As regards a "likely" candidate for a problem that is complete under poly-time reductions but not under logspace reductions, one can try to cook up an example of the form {$(\phi,b)$ : $\phi$ is in SAT and $z$ is in CVP [or some other P-complete set] iff $b=1$, where $z$ is the string that results by taking every 2nd bit of $\phi$}. Certainly the naive way to show that this set is complete will involve computing the usual reduction to SAT, and then constructing $z$ and computing the bit $b$, which is inherently poly-time. However, with a bit of work, schemes such as this can usually be shown to be complete under logspace reductions via some non-naive reduction. (I haven't worked out this particular example...)

Answer 2

A language $L$ is in $NP$ when there is a language $L'$ in $P$ and a polynomial $p$ with $L = \{ x | \exists y \ in \{0,1\}^{p(|x|)} \text{ with } (x,y) \in L' \}$ (see: a standard text on complexity theory, e.g. Wegener: Komplexitätstheorie, Berlin 2005)

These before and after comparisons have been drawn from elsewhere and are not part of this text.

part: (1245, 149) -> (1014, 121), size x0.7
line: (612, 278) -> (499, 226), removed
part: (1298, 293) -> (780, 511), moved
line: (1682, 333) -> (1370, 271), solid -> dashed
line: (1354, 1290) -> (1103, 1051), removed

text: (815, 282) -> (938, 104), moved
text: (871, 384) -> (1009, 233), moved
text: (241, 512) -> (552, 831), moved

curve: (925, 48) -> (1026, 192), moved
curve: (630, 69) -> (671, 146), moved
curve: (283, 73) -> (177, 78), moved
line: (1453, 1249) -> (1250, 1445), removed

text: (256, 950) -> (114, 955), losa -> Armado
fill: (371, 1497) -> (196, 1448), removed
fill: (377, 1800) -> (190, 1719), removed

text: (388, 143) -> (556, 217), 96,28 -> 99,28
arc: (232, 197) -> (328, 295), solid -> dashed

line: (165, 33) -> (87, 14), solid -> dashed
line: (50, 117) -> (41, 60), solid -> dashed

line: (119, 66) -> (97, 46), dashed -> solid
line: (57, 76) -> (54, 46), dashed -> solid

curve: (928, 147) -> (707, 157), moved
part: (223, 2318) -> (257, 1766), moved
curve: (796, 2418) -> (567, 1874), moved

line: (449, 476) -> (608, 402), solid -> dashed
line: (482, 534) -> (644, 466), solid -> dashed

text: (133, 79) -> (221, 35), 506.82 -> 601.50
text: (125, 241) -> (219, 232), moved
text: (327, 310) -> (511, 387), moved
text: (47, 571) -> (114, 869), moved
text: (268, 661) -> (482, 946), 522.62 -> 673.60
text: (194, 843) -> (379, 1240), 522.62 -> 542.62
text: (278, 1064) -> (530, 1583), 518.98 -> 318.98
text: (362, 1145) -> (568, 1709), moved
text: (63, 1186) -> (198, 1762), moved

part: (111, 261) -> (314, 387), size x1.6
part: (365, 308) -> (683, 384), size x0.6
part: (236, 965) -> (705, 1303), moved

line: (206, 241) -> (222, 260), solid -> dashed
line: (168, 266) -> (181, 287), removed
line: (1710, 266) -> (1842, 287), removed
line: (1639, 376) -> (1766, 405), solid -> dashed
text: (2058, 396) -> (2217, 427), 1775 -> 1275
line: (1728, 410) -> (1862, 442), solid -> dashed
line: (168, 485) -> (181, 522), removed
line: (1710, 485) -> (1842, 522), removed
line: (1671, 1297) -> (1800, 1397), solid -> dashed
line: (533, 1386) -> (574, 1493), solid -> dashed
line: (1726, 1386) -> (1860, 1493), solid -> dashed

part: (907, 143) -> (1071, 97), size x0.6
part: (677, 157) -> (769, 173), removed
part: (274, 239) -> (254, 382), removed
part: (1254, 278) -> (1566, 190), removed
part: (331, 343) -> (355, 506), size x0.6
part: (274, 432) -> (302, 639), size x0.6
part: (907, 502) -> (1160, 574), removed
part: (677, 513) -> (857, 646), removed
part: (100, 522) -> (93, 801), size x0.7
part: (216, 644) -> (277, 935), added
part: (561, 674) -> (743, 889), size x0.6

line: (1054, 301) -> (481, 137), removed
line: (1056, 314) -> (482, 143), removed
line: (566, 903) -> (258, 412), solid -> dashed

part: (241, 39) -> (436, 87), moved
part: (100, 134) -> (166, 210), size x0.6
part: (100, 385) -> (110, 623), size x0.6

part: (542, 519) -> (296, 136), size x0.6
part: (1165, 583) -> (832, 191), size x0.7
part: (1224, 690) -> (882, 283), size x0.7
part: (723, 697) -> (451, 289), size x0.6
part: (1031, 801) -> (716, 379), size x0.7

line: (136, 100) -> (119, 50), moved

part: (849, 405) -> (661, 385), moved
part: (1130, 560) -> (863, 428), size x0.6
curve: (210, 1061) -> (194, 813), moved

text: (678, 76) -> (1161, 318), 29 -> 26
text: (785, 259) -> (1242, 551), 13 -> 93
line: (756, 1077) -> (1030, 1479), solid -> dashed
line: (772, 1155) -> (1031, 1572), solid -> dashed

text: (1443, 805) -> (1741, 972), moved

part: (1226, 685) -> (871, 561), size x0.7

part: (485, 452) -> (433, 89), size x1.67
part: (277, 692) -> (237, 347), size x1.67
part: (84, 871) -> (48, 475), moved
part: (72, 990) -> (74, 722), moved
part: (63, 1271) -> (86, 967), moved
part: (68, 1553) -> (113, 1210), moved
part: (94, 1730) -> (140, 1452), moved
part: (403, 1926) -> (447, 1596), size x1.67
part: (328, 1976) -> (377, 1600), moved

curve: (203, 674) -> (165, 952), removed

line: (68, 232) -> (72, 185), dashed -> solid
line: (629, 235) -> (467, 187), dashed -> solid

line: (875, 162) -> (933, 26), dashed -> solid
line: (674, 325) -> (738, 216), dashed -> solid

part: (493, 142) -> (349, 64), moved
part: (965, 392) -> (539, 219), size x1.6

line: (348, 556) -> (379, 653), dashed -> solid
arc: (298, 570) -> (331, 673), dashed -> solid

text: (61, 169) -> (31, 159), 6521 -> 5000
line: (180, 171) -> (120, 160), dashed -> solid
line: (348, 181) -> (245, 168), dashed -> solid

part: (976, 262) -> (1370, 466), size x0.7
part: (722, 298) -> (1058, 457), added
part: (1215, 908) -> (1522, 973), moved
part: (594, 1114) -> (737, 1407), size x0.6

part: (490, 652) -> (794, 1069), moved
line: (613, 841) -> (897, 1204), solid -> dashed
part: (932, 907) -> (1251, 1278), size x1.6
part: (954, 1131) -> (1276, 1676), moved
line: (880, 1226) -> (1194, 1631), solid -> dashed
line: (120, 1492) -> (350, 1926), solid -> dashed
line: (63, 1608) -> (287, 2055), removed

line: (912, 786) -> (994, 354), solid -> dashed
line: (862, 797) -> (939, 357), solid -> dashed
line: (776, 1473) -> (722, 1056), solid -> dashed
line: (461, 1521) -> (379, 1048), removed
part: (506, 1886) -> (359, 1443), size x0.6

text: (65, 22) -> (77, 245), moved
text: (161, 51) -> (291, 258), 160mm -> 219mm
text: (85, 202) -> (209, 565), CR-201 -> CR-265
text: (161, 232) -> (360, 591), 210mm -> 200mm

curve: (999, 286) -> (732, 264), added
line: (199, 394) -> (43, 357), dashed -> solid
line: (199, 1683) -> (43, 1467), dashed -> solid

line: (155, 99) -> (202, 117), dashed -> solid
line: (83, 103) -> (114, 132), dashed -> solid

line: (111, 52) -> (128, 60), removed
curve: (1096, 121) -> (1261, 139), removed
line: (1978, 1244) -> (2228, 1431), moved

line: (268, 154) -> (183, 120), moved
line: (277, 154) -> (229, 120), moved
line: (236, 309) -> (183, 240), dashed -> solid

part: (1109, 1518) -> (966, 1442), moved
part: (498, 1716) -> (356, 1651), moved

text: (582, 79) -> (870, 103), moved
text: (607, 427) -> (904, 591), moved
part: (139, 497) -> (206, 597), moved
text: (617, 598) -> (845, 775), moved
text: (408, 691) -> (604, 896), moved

One can choose the language $L'$ such that it can be decided by a logspace TM.

Lemma: For any language $L$ in NP there is a TM $M$ with $L = \{ x \mid \exists u \in\{0,1\}^* M \text{ accepts } x\#u \text{ with at most } O(\log(|x|)) \text{ tape space} \}$

Proof: If $L$ is in NP, then there is a TM $M$ with $L = \{ x \mid \exists u \in\{0,1\}^* M \text{ accepts } x \text{ within } T = p(|x|) \text{ steps } \}$ where $p$ is a polynomial. The length of $u$ and the used space on the working tape are less than $T$.

Let $S = (s_{i,j}) \in \{0,1\}^{T \times T}$ a matrix with $s_{i,j}$ is the value of the $i^{th}$ bit of the tape space at step $j$. $L$ can also be written as $L = \{ x \mid \exists u \in\{0,1\}^* \exists s \in\{0,1\}^{T \times T} :M' \text{ accepts } x\#u\#s \text{ with at most }O(\log|x|)) \text{ tape space} \}$.

$M'$ simulates $M$ in the following way:

$h$ is the position of the read-write head at start.
check if $s_{0,0},...,s_{T,0}$ is the working tape space of $M$ at start.
for $t$ in $1,..,T$ do
   check if $s_{h,t}$ has the value, that $M$ writes on the tape at step $t$
   If $M$ moves the read-write-head of the working tape the left then $h := h-1$ 
   else if $M$ moves the read-write-head to the right then $h:= h+1$
   for i in $1,...,T$ do
     check if $s_{i,t} = s_{i,t_1} when $i != h$
   done
done

QED

Due to this lemma, any language in $NP$ can be reduced to a $NP$-complete language with a logspace reduction.

Corollary: L^{NP} = P^{NP}